LESETEXT:
════════════════════

Was beide Akteure dieser Propaganda-Show – der deutsche Bundeskanzler und die ZDF-Journalistin – sicherlich wissen, es aber nicht sagen, ist, dass Iran zum Zeitpunkt des überfallartigen israelischen Angriffs (13.6.2025) mitten in Verhandlungen mit den USA über sein Atompgrogramm war, das von der internationalen Atomenergiebehörde (IAEO) engmaschig kontrolliert wird. Dass Angriffe auf nukleare Anlagen und zivile Infrastruktur nach dem internationalen und humanitären Recht verboten sind. Dass der Internationale Gerichtshof gegen den Staat Israel, Regierung und Armee wegen Völkermord an den Palästinensern ermittelt. Die UN-Vollversammlung hat mit der Mehrheit der dort versammelten Mitgliedsstaaten Israel mehr als einmal aufgefordert, die seit 1967 Besetzten Palästinensischen Territorien freizugeben und beschlagnahmtes Eigentum zurückzugeben.

════════════════════

GESPEICHERTE DATEN:
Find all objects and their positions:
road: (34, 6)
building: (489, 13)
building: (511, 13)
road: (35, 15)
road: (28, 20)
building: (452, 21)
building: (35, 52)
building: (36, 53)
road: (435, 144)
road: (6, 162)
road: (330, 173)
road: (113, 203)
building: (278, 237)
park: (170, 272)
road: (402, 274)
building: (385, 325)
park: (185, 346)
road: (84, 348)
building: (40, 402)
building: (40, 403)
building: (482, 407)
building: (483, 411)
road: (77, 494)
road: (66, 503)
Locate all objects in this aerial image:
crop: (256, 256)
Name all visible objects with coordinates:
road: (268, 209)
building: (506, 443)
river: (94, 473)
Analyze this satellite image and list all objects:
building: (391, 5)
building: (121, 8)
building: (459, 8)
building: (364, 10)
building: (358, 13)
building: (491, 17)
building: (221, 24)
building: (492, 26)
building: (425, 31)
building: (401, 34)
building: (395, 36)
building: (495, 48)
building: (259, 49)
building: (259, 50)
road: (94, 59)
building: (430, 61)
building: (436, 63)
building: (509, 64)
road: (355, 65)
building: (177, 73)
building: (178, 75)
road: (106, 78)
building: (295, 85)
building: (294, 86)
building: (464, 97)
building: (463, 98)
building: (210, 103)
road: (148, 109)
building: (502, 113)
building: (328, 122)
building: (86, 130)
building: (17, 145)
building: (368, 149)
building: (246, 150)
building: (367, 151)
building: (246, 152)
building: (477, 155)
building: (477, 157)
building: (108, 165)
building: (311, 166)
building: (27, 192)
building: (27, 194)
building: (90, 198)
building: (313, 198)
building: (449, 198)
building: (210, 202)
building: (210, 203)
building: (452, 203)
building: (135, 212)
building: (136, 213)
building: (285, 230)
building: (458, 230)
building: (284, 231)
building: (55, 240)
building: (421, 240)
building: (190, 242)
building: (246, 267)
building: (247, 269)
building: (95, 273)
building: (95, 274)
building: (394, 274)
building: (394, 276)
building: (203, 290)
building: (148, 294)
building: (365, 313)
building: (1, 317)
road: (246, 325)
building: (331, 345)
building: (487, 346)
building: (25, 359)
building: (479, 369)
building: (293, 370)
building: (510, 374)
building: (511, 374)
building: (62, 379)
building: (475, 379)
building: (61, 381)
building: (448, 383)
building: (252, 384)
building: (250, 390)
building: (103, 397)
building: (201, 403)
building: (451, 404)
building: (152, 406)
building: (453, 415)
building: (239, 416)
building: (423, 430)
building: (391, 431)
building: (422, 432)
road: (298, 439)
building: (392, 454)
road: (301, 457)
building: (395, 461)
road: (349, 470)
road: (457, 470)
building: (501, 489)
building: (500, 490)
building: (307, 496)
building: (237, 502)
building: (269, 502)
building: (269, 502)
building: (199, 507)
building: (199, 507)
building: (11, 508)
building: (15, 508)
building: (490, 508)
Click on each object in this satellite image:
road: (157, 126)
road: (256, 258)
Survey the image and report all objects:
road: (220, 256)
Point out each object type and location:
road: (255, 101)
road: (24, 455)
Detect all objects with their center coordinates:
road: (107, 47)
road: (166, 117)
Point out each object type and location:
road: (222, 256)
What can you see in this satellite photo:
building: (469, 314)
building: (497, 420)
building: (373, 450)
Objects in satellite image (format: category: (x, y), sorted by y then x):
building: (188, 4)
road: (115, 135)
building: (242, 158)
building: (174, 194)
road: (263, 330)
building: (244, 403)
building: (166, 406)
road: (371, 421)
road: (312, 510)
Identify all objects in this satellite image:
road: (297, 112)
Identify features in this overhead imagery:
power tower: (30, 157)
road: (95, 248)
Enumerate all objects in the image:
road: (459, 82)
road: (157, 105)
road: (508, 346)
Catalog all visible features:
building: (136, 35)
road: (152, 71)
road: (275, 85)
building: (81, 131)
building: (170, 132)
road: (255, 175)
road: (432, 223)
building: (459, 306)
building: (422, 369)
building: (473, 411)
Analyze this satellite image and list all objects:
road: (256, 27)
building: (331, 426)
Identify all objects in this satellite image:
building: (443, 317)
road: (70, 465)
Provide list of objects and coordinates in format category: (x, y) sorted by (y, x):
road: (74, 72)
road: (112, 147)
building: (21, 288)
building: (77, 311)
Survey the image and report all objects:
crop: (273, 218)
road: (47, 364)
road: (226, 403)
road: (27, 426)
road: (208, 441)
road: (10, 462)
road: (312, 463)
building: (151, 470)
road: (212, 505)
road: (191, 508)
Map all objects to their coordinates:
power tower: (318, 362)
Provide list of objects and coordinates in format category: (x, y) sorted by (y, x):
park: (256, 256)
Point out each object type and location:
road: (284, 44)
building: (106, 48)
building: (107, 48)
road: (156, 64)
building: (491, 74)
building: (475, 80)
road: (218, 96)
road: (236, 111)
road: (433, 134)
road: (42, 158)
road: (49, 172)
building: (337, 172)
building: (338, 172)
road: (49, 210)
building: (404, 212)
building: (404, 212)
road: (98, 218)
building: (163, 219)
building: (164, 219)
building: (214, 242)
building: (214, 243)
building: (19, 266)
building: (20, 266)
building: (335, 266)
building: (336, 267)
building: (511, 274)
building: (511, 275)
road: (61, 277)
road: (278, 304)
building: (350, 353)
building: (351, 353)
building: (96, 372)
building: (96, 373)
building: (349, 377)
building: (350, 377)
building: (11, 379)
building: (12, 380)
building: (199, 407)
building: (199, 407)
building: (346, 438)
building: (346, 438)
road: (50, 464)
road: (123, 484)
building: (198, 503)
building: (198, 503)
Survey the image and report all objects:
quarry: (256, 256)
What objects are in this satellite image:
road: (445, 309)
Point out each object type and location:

════════════════════

GESTELLTE AUFGABEN:
[A] Schreibe aus dem Text über den israelischen Angriff auf Iran den Abschnitt wortgetreu ab, der mit den Worten „Was beide Akteure“ beginnt und mit „beschlagnahmtes Eigentum zurückzugeben.“ schließt.
[B] Setze den Text über den israelischen Angriff auf Iran nach seinem letzten Satz fort.
Die Einträge sind eigenständiges Material und gehören nicht zum Lesetext.

ERGEBNISSE DER AUFGABEN:
[A]
Was beide Akteure dieser Propaganda-Show – der deutsche Bundeskanzler und die ZDF-Journalistin – sicherlich wissen, es aber nicht sagen, ist, dass Iran zum Zeitpunkt des überfallartigen israelischen Angriffs (13.6.2025) mitten in Verhandlungen mit den USA über sein Atompgrogramm war, das von der internationalen Atomenergiebehörde (IAEO) engmaschig kontrolliert wird. Dass Angriffe auf nukleare Anlagen und zivile Infrastruktur nach dem internationalen und humanitären Recht verboten sind. Dass der Internationale Gerichtshof gegen den Staat Israel, Regierung und Armee wegen Völkermord an den Palästinensern ermittelt. Die UN-Vollversammlung hat mit der Mehrheit der dort versammelten Mitgliedsstaaten Israel mehr als einmal aufgefordert, die seit 1967 Besetzten Palästinensischen Territorien freizugeben und beschlagnahmtes Eigentum zurückzugeben.

[B]
Der Bundeskanzler und die Journalisten werden oder sollten – qua Amtes – wissen, dass Hamas und Hizbullah als politische und bewaffnete Befreiungsorganisationen in ihren – politisch und militärisch schwachen – Ländern im Widerstand gegen die israelische Besatzung entstanden sind, und im übrigen sind alle Staaten der Region UN-Mitgliedsstaaten, die die UN-Charta unterschrieben haben. Jeder Mann, jede Frau, jedes Kind in den von Israel seit 1948 angegriffenen Ländern der Region haben die gleichen Rechte wie diejenigen in Europa und den USA, die meinen, mit Israels «Drecksarbeit» diese «menschlichen Tiere» (Yoav Gallant) beseitigen und sich deren Land aneignen zu können. Jedes Kind in Gaza, jede Arbeiterin im Iran, jeder Bauer in Libanon hat gemäss der UN-Charta die gleichen Rechte wie Friedrich Merz oder Diana Zimmermann.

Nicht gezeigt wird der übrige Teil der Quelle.